As mentioned above, the date of amendments to the law in the last edition was June 30, 2017. Two articles were amended: article 14 and article 17.2.

Article 14

In subparagraph 1 of Article 14 of this law, the sentence “ listing of federal government securities or bonds of the Bank of Russia.”

Article 17.2

Article 17.2 of this law was supplemented by paragraph 7. It states that the provisions and rules of the current article do not apply to the procedure for the Bank of Russia to purchase securities under repurchase agreements.

Below are articles in which no changes were made during the last edition. However, they contain important information.

Article 1

Article 1 of the Federal Law “On the Stock Market” defines the subject of regulation of this Federal Law. These are relationships that arise in the case of circulation and issue of securities. The type of issuer does not matter. The article also describes that other promotions that are provided for by Federal Law may participate.

Article 2

Article 2 of the Federal Law “On the Securities Market” describes the basic concepts that are used in this Federal Law.

For example:

An issue-grade security is any share that is characterized in the following aspects:

  • Takes into account property and non-property rights;
  • Has the same terms and scope for exercising the right. The time of acquisition of shares does not play a big role;
  • Published in editions.

A share is an issue-grade security that has one owner, who is also a shareholder.

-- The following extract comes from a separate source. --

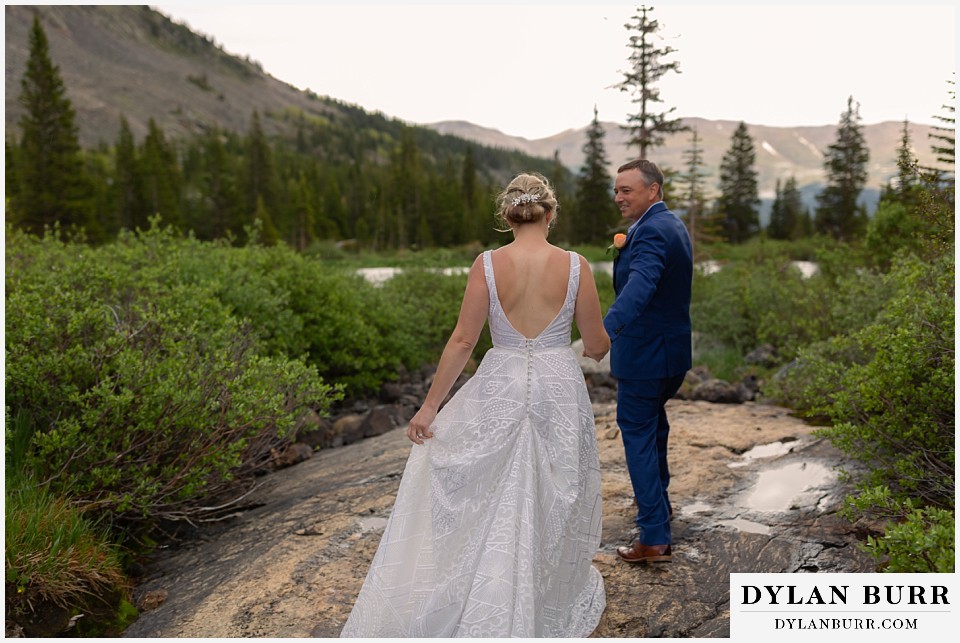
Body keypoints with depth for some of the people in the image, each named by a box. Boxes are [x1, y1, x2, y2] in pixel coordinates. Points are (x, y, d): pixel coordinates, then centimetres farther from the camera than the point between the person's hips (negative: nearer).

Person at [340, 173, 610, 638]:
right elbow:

A bond is an issue share. According to the law, its owner has the right to receive its face value at any time. In some cases, the owner may receive a fixed percentage of the face value or other property rights. The income from a bond is equivalent to interest on profits.

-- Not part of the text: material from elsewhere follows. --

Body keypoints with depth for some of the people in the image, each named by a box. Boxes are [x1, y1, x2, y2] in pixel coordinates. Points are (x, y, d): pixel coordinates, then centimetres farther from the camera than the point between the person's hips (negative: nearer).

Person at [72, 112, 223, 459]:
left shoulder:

An issuer is a legal entity, a local government body, an executive body of state power or another organizer of the event. He is responsible to the owner of the securities or to himself. In other words, he ensures that the rights attached to these shares are not violated.

Article 8

Article 8 of the Federal Law “On Securities Markets” describes the work of maintaining records of owners of securities.

In the course of such work, several processes are involved:

  • Accounting;
  • Information control;
  • Storage of information.

Such work should be carried out exclusively by legal entities. If a person expresses a desire to maintain the register, he is renamed as the registry holder. At the request of the issuer, a securities market participant may become the holder of the register. The main condition is to have a license with you, the validity of which allows you to maintain a register. Other cases provided for by federal laws are also possible.

Article 30

Article 30 of the Federal Law “On the Securities Market” defines the concept of “disclosure of information”. In other words, the term information disclosure means the availability of information to all interested parties. In other words, the information disclosed does not require privileges to gain access under the law. If a share prospectus or Russian depositary receipts are registered, access to the information is carried out on the market.

Download the Federal Law “On the Securities Market”

The Federal Law “On the Securities Market” includes 13 chapters and 53 articles. It determines the owners of shares in the financial market. Lists the characteristics and rights of specific persons who can participate in the auction. To analyze the main aspects in more detail, read the changes, additions and amendments to legislative provisions, download 39-FZ.